For the most part my group of kids right now is excellent. I don't have too many issues.
5 Little Monkeys
11-18-2013, 07:10 PM
Oh thank goodness for you ladies!! I'm glad to hear that I'm not the only 'strict' one! *phew* I was starting to second guess myself, it's just been bad the last couple of months with one dhp telling me that their child doesn't enjoy coming here as much any more, sometimes to the point of being upset. :( But dhm is willing to work with me on reminding dhc that there are different rules at day home than at home and dhc needs to be respectful and do as asked and expected. Funnily enough, this dhc is the one I have had in my care the longest, you think they'd be used to my expectations and routine by now. But dhd has started working out of town on an on/off schedule, so I think that may be part of it.
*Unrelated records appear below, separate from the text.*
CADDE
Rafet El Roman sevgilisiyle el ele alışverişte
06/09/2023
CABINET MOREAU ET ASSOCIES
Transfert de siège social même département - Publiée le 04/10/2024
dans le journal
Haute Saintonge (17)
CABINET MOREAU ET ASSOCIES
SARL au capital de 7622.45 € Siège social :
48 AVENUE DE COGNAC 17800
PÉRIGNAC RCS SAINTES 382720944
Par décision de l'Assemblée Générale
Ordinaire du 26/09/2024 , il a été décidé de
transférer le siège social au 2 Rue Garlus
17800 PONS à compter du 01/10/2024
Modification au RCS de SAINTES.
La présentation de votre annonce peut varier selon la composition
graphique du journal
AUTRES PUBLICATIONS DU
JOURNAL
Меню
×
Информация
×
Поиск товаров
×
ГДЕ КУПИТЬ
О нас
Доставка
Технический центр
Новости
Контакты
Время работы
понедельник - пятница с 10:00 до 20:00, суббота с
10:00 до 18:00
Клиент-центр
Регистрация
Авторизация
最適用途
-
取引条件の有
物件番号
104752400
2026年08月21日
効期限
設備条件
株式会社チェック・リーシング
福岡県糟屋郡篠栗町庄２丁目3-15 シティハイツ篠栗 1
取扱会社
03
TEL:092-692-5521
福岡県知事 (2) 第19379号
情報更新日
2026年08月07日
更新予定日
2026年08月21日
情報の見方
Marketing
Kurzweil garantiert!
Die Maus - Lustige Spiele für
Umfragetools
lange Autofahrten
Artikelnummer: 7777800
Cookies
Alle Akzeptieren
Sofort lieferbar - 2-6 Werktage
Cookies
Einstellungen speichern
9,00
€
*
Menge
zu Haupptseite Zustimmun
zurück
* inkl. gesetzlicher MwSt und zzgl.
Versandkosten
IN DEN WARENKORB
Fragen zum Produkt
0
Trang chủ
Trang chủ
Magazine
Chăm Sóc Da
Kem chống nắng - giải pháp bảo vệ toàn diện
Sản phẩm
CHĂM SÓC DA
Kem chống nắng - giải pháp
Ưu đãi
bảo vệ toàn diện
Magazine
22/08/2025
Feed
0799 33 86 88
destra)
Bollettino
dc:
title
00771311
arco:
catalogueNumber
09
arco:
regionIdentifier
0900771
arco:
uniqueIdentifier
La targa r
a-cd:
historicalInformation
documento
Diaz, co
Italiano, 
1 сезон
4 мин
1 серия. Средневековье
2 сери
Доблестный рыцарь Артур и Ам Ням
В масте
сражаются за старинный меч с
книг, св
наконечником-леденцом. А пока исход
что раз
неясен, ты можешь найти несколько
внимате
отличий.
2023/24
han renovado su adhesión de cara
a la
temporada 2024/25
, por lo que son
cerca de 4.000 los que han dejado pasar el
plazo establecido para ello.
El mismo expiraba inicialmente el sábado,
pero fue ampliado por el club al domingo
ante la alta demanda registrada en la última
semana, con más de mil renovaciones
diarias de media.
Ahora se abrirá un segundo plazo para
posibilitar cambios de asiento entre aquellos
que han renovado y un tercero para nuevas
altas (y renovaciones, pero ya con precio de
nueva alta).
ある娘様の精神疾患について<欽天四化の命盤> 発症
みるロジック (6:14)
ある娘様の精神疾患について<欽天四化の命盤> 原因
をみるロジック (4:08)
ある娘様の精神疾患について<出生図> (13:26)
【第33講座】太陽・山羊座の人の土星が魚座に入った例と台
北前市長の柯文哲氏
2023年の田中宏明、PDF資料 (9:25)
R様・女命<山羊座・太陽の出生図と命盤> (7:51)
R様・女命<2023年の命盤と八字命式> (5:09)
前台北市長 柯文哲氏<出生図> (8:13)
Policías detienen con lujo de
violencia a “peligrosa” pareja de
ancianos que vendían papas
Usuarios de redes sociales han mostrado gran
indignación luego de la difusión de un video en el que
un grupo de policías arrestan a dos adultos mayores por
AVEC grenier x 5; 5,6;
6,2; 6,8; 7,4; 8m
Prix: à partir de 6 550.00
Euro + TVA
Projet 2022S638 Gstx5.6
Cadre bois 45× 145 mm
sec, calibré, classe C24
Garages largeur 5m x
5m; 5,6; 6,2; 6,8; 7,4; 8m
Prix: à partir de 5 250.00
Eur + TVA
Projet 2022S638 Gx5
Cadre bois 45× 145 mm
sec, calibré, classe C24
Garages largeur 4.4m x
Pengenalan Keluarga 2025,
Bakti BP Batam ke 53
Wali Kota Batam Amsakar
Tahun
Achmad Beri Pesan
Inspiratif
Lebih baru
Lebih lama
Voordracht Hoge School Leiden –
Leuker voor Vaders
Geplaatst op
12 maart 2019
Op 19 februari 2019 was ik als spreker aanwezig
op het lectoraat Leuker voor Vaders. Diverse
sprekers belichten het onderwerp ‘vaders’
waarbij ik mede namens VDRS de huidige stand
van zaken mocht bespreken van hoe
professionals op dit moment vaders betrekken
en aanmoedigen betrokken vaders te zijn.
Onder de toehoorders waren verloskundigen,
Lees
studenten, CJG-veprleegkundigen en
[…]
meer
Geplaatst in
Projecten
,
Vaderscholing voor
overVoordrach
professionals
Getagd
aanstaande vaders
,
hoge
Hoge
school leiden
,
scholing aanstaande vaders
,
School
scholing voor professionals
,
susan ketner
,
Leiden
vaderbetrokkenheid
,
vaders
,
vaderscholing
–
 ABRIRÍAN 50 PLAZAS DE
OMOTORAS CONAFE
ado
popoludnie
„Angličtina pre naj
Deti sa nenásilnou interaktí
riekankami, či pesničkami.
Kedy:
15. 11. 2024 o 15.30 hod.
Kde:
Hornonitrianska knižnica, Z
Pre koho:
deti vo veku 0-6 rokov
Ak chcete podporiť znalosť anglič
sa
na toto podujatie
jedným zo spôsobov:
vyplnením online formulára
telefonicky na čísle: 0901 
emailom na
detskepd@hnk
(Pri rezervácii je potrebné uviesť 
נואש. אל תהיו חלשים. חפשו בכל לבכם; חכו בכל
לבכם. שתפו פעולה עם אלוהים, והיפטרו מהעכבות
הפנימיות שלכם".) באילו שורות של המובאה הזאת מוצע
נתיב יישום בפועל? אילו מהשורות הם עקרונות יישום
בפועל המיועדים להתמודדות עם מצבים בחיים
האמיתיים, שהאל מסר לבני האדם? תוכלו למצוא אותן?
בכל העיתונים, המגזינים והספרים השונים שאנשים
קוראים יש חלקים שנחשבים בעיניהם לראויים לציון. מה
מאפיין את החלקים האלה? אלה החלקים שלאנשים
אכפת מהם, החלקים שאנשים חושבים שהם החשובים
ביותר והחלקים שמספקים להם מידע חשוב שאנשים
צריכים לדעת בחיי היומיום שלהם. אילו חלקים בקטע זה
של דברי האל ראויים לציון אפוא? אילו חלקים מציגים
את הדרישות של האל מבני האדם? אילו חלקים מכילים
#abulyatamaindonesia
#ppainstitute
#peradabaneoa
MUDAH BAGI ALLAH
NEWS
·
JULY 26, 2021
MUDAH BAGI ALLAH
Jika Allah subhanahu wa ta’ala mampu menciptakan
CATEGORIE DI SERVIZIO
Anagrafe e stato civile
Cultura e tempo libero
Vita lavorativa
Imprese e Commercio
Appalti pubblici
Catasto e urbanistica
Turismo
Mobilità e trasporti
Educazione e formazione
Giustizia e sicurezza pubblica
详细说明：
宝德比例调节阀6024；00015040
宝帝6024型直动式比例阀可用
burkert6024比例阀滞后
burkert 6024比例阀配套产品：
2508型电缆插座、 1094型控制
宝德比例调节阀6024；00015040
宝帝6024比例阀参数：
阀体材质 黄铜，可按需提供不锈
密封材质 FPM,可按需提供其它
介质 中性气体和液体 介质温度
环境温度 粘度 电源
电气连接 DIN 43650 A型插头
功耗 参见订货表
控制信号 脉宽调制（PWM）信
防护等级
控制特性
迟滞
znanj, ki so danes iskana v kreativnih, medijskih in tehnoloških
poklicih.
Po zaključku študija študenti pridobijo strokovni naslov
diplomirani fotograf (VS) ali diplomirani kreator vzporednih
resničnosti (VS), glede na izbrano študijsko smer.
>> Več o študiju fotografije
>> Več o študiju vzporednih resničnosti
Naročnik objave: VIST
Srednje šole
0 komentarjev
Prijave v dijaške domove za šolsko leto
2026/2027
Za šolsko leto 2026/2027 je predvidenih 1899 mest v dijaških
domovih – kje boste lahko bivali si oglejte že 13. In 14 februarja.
My almost 4 year old goes to preschool 2x a week in the afternoons and for awhile was telling mom that she didn't want to come here, she only wanted ps. I know that she has fun here but she does get time outs and I am stern with her. Her parents are not at all, she runs their household so much it's sad to watch. I knew that she was only saying that because ps was new but it did make me feel bad. However, she is now saying that she wants to come here all the time and wants to spend the night. I'm guessing the ps teacher probably got firm with her too recently LOL. Her mom has said that I am more strict than her and I have explained why. Dad told mom that he thinks she is spoiled but mom said they are her children and she will spoil them if she wants too. They are likely not going to change so all I can do is be consistent with her here. It must be tough for her though because she has different rules at home, at dc and at ps.